* Problem requirements *
Report each line of the entries below that includes "tests".
===== Provided records =====
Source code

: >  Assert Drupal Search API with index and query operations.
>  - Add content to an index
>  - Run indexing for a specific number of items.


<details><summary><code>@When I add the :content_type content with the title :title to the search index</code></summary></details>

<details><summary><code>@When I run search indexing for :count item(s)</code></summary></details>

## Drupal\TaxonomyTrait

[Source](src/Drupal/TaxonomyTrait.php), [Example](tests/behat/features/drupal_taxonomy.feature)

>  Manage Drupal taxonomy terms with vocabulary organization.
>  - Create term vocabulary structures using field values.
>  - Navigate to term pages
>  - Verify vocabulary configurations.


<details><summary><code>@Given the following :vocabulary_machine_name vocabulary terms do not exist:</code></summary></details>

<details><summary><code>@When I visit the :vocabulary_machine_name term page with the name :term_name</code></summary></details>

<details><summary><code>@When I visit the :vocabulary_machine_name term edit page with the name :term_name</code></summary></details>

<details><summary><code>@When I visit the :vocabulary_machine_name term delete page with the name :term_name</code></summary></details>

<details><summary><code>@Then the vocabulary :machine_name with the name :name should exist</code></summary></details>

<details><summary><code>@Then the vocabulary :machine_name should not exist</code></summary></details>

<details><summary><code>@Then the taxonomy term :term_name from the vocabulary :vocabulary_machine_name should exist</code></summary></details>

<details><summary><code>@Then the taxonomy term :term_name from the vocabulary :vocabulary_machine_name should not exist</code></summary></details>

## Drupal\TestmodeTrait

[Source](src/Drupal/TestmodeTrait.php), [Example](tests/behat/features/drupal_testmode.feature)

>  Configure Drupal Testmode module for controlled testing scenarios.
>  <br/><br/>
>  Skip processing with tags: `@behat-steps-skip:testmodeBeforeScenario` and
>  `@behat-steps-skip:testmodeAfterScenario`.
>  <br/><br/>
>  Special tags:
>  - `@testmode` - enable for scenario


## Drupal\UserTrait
=====
===== Provided records =====
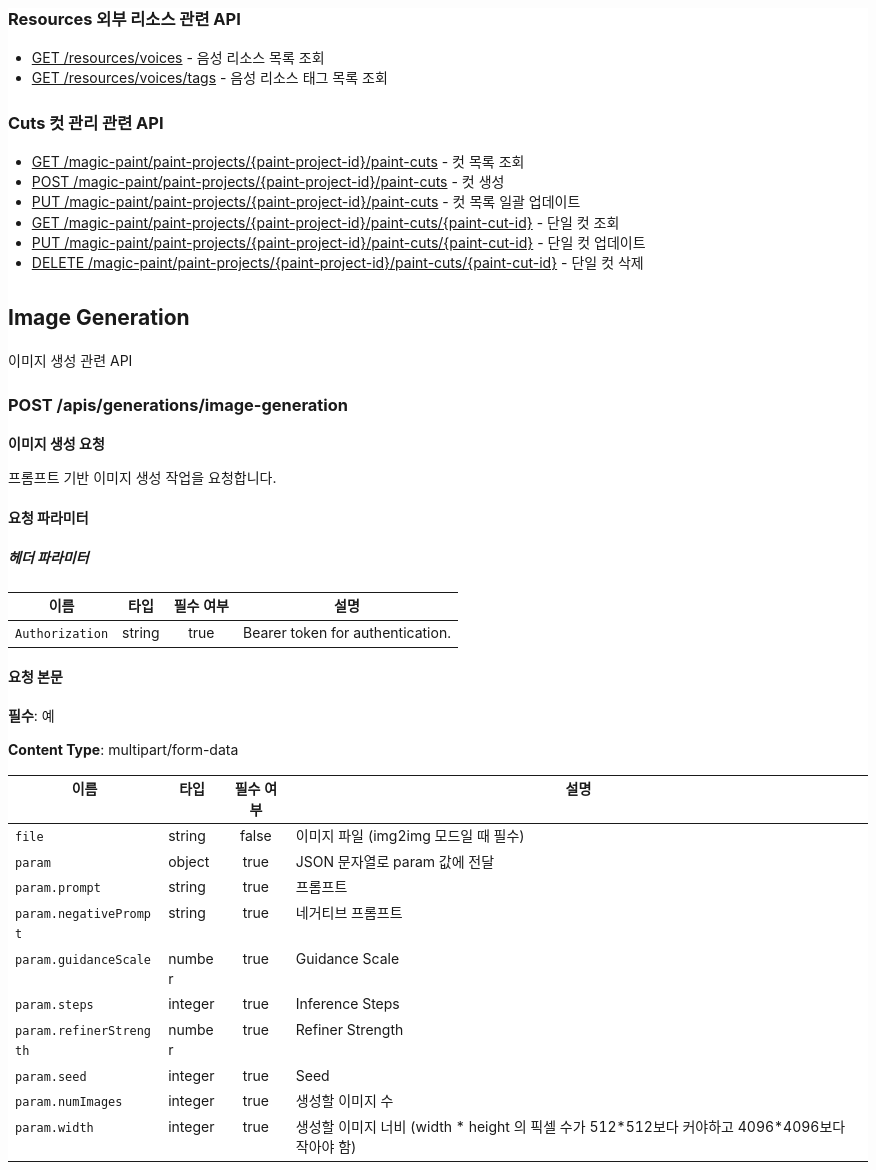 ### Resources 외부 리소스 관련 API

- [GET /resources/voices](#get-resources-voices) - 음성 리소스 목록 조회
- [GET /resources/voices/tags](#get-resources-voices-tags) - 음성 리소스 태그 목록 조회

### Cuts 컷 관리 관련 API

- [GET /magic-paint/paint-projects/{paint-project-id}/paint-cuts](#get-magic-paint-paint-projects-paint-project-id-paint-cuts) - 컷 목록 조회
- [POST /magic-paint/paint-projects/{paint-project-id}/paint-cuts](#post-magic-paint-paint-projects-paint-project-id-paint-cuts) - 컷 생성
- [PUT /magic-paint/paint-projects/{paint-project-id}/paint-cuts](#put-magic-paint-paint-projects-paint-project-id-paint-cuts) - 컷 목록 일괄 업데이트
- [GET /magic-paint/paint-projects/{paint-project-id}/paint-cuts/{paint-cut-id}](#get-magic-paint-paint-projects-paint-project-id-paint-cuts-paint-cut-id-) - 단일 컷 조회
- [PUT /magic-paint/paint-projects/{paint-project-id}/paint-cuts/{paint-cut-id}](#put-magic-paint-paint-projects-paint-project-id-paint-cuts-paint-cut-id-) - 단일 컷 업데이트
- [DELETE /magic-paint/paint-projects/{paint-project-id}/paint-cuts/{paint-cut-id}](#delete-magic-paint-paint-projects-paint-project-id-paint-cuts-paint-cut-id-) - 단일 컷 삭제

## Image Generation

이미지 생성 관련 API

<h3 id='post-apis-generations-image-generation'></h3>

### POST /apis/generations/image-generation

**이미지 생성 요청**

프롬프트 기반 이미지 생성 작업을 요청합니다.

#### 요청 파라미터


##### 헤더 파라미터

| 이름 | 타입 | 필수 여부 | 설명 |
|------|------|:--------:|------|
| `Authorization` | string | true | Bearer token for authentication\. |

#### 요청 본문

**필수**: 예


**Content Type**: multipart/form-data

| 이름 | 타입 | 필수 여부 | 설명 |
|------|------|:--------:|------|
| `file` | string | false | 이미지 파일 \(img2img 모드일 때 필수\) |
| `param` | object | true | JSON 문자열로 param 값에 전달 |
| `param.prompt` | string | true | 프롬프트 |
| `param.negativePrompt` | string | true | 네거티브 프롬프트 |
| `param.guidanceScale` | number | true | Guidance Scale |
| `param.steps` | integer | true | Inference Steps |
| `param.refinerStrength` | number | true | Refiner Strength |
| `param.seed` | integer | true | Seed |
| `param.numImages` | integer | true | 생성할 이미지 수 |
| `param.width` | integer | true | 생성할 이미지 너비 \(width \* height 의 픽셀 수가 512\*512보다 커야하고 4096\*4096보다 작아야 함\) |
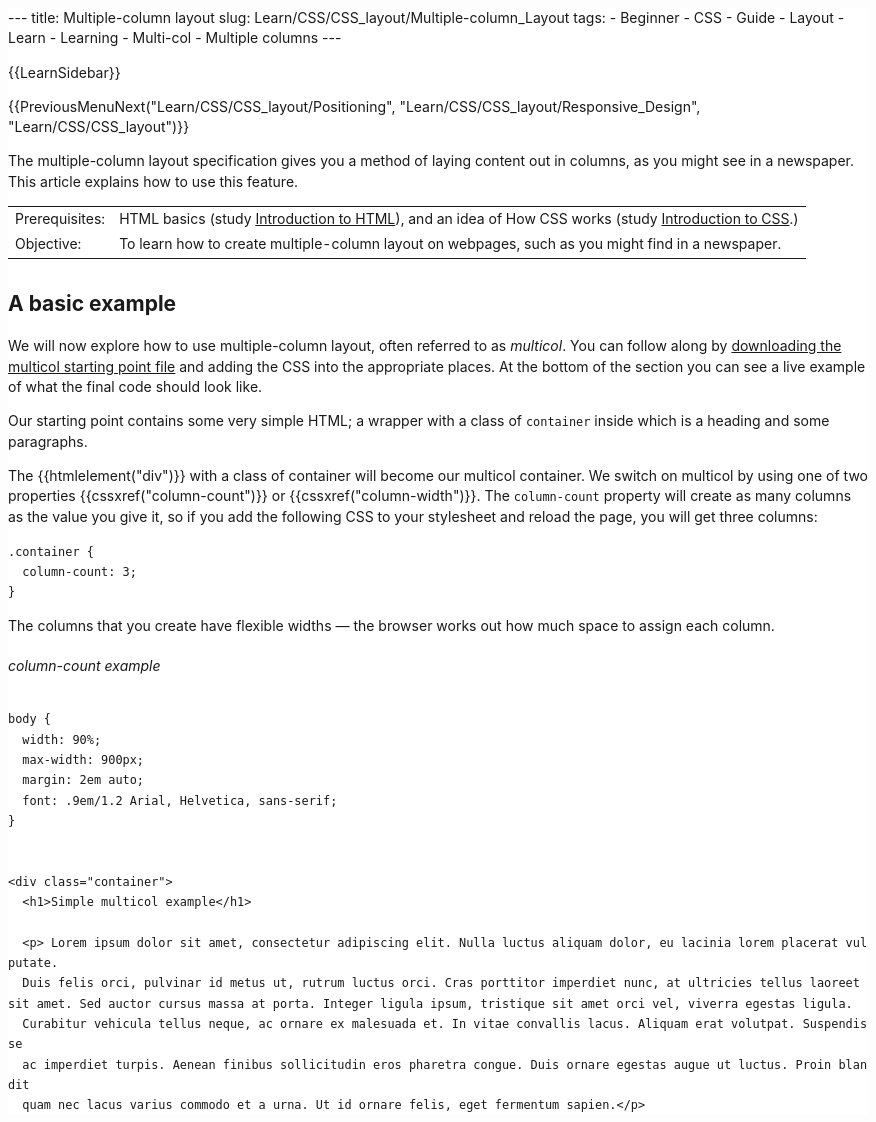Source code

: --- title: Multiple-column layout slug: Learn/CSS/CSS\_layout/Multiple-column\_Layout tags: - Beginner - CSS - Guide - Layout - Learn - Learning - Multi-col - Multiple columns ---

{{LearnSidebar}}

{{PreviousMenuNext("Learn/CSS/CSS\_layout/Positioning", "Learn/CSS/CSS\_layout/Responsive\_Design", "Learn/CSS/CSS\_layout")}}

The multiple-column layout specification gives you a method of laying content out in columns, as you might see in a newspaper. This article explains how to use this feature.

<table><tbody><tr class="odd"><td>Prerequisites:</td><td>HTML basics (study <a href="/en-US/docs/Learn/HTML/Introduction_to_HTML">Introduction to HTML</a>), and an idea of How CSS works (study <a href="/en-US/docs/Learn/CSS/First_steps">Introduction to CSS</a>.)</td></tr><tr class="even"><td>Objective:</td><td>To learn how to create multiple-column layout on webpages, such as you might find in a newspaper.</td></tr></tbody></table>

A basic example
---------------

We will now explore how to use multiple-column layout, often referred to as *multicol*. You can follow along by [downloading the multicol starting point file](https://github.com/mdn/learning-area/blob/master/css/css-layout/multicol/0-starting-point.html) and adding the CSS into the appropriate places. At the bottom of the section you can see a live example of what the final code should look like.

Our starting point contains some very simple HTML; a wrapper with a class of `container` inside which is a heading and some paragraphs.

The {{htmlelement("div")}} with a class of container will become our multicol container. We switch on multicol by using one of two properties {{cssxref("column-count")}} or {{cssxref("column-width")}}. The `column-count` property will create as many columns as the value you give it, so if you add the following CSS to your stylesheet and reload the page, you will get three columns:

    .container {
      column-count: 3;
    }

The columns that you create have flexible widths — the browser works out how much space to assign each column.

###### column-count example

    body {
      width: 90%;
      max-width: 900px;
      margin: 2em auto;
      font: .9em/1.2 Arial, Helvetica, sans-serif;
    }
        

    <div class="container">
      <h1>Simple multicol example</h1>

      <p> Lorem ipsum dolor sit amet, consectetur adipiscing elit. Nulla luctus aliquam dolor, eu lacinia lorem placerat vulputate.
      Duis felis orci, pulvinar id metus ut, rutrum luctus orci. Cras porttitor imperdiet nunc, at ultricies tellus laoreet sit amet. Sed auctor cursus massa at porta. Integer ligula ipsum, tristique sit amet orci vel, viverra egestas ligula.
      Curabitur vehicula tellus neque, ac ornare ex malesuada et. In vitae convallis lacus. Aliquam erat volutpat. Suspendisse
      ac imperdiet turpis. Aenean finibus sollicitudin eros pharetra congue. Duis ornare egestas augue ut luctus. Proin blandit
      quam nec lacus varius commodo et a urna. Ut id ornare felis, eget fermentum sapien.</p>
=====
===== Provided records =====
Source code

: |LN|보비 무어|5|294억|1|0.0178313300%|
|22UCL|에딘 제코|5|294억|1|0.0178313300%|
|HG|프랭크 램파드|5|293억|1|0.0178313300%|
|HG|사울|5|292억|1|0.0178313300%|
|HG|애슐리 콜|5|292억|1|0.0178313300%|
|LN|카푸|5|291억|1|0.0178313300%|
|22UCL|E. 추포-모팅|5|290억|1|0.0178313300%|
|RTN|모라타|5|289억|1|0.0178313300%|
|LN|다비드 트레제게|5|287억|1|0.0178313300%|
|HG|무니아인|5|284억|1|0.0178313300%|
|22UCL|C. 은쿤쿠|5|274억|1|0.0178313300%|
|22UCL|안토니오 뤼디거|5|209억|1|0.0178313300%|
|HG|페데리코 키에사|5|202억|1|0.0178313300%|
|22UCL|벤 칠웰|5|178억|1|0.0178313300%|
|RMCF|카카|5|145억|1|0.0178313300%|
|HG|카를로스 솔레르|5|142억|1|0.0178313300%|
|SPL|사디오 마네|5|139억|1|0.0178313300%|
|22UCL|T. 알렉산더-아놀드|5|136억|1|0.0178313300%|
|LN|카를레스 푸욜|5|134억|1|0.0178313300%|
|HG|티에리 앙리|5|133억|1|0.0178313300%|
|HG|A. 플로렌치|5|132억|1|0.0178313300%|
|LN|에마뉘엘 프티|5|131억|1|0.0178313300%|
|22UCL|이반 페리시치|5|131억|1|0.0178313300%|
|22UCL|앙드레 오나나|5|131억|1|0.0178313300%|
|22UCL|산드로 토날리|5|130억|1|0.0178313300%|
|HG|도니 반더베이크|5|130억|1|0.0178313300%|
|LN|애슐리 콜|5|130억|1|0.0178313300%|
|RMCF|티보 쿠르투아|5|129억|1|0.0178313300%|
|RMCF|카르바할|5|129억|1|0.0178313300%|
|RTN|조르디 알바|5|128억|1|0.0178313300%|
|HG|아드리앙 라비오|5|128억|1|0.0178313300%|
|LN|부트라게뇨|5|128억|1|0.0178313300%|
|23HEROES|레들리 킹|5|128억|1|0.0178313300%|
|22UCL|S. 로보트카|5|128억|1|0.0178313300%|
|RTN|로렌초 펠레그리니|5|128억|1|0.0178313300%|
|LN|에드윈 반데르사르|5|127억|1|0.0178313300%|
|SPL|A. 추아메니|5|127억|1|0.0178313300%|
=====
* Solved exercise *
[Source](src/Drupal/TaxonomyTrait.php), [Example](tests/behat/features/drupal_taxonomy.feature)
[Source](src/Drupal/TestmodeTrait.php), [Example](tests/behat/features/drupal_testmode.feature)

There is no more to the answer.